India has committed $500 million to the Chabahar port that it is building as a way to bypass Pakistan.
Highlights
- India begins sending wheat shipment to Afghanistan via Iran's Chabahar
- India seeing itself as regional power, expanding economic ties with Kabul
- Islamabad says India trying to use Afghanistan as base to destabilise Pak
New Delhi:
India is in talks with Iran to begin interim operations at a port in southeast Iran, officials say, proceeding cautiously on developing the facility at a time when the Trump administration has laid an aggressive new approach toward Tehran.
India has committed $500 million to the Chabahar port that it is building as a way to bypass Pakistan and crack open a trade and transport route to landlocked Afghanistan, as well as the resource-rich countries of central Asia.
Delhi plans to send seven shipments of wheat to Afghanistan through Chabahar by the end of January. A first shipment arrived last week from India's western Kandla port, after years of political wrangling with Pakistan, government officials in Delhi and Kabul said. The wheat will be trucked from Chabahar to western Afghanistan.
India is expanding its economic diplomacy in Afghanistan, seeing itself as a regional power. But Pakistan says India is trying to use Afghanistan as a base to destabilise Pakistan, and has long blocked India from conducting bilateral trade with Afghanistan using its territory as transit.
The shipments are meant to demonstrate the route's viability, officials said, and the plan is to broaden the cargo flow before the port is fully operational by the end of next year.
"Things are moving quite well and as planned," Saurabh Kumar, Indian ambassador to Iran, said in an email.
So far, the United States, keen for India to do more to help stabilise Afghanistan through economic and security assistance, has held off public criticism of renewed Indian efforts to develop the Iranian corridor.
India's ties with Iran came up during U.S. Secretary of State Rex Tillerson's talks in Delhi last month, and the top U.S. diplomat said America would not stand in the way of projects that help the Iranian people.
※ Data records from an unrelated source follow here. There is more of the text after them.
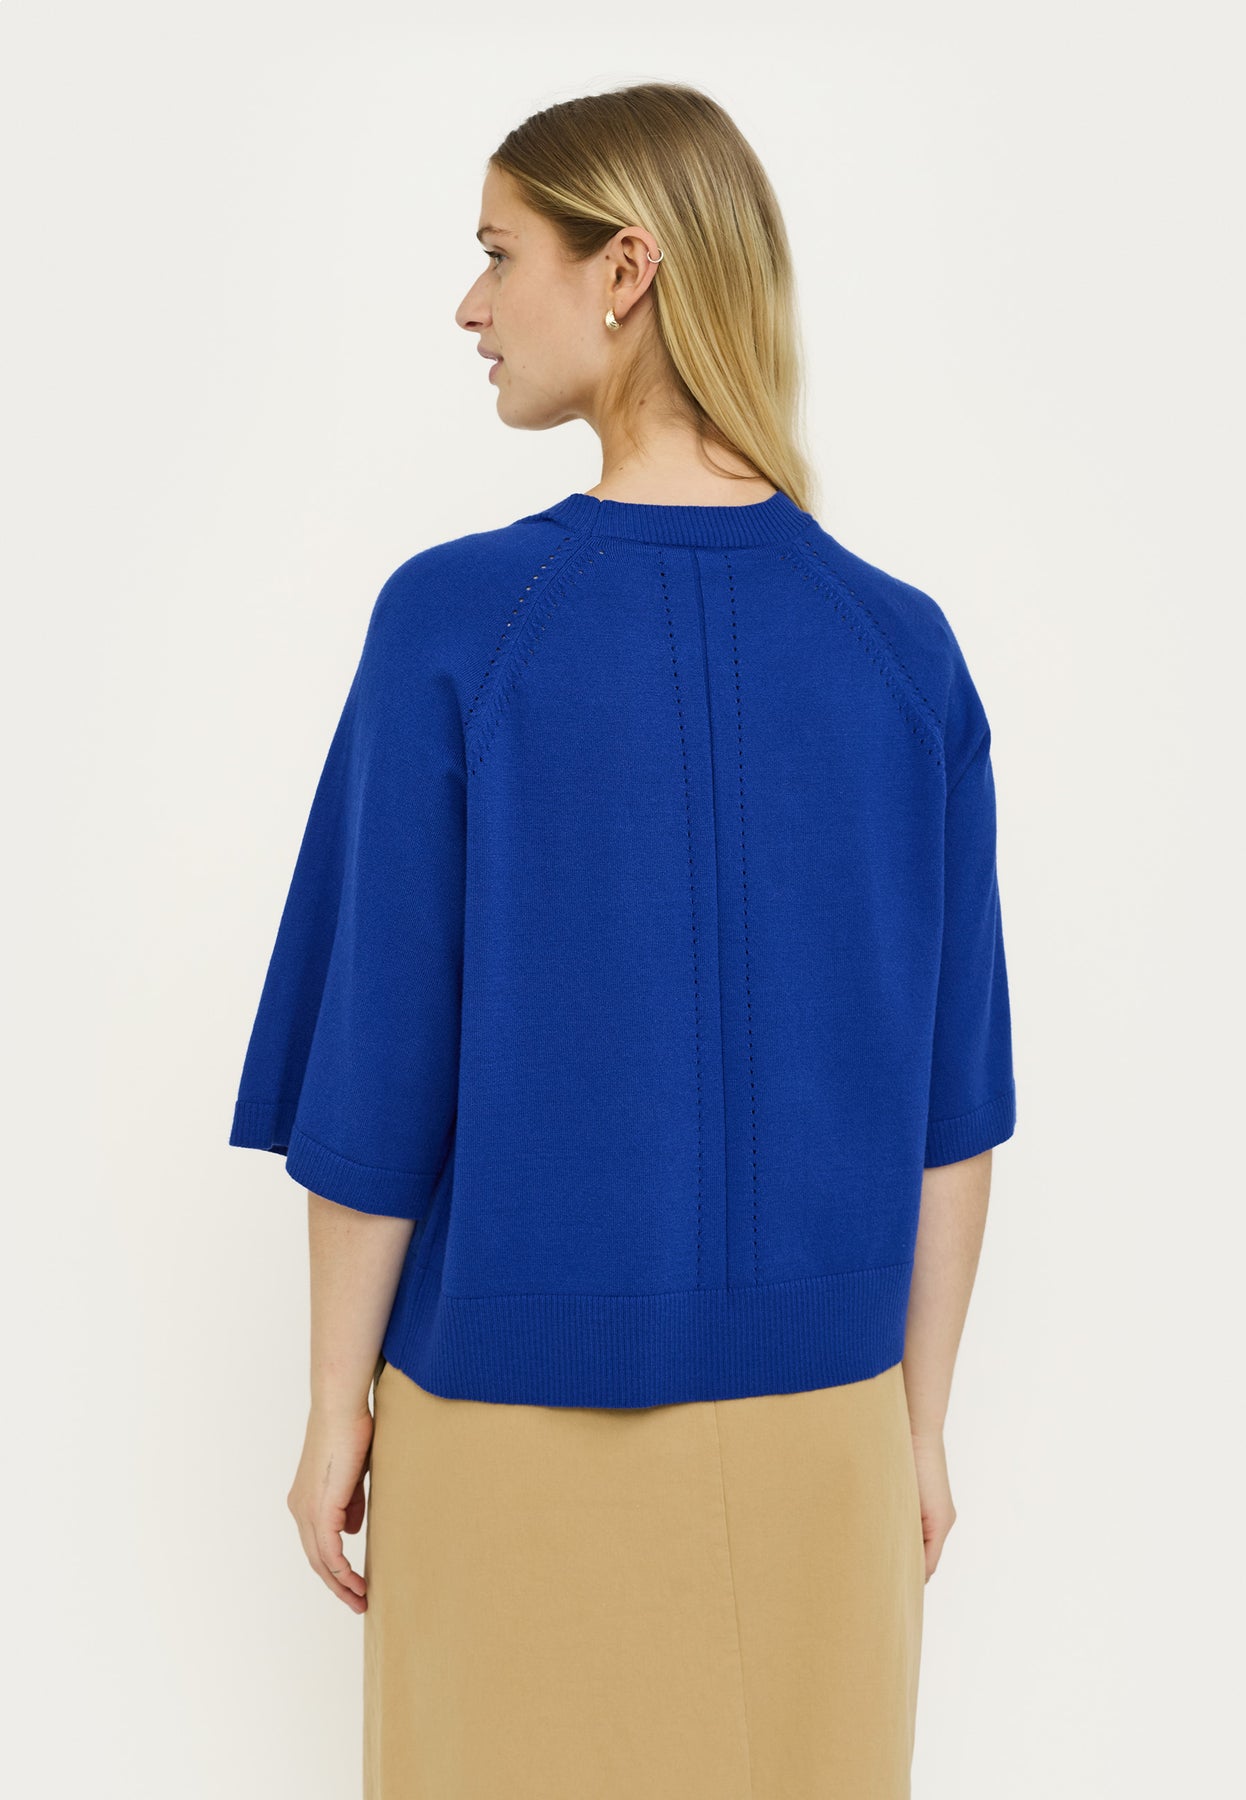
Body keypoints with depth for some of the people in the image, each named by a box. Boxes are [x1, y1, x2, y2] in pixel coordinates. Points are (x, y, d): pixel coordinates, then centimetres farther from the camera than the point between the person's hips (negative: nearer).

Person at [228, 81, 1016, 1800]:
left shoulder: (451, 624, -17)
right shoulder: (906, 650, -7)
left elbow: (378, 1060, -13)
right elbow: (948, 1090, -3)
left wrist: (336, 1407, 0)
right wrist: (924, 1420, 8)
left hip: (513, 1411, -2)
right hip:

But he warned that the administration would crack down on financial benefits accruing to the Iranian Revolutionary Guard, the country's most powerful security entity, blamed for fuelling regional proxy wars.
India has framed its involvement in Chabahar's development as primarily about establishing a gateway to Afghanistan, more than Iran itself, Indian officials and a Western diplomatic source said.
Washington has not intervened directly in the port's development, but, previously, India drastically cut back its oil imports from Iran, one of its main suppliers, in the face of international sanctions on Tehran for its suspected nuclear programme.
"In general, I get the impression that conservative analysts in (Washington) DC have accepted the fact that India will maintain some form of relationship with Iran," said Jeff Smith, a south Asia expert at The Heritage Foundation in Washington.
"They recognize that for India, Iran is more about a transport corridor to Afghanistan; that it has no interest in advancing Iran's agenda in the Middle East; and that whatever space India evacuates there will be filled by China."
An Indian government source said India Global Ports Ltd (IGPL), a company set up by the government to lead the Chabahar project, had held talks with Iranian authorities to begin interim operations.
In August, IGPL applied for permission to establish a company to run the port, the source said. The plan is for IGPL to build two new terminals, one for container vessels and one for multipurpose ships.
After some delay, IGPL awarded contracts last month for port construction equipment such as cranes, the source said. Iran, meanwhile, had completed the construction of a jetty.
"We are moving slowly, but there is movement on the port development despite U.S.-Iran relations deteriorating," said Meena Singh Roy, an expert on India-Iran ties at the government-funded Institute for Defence Studies and Analyses.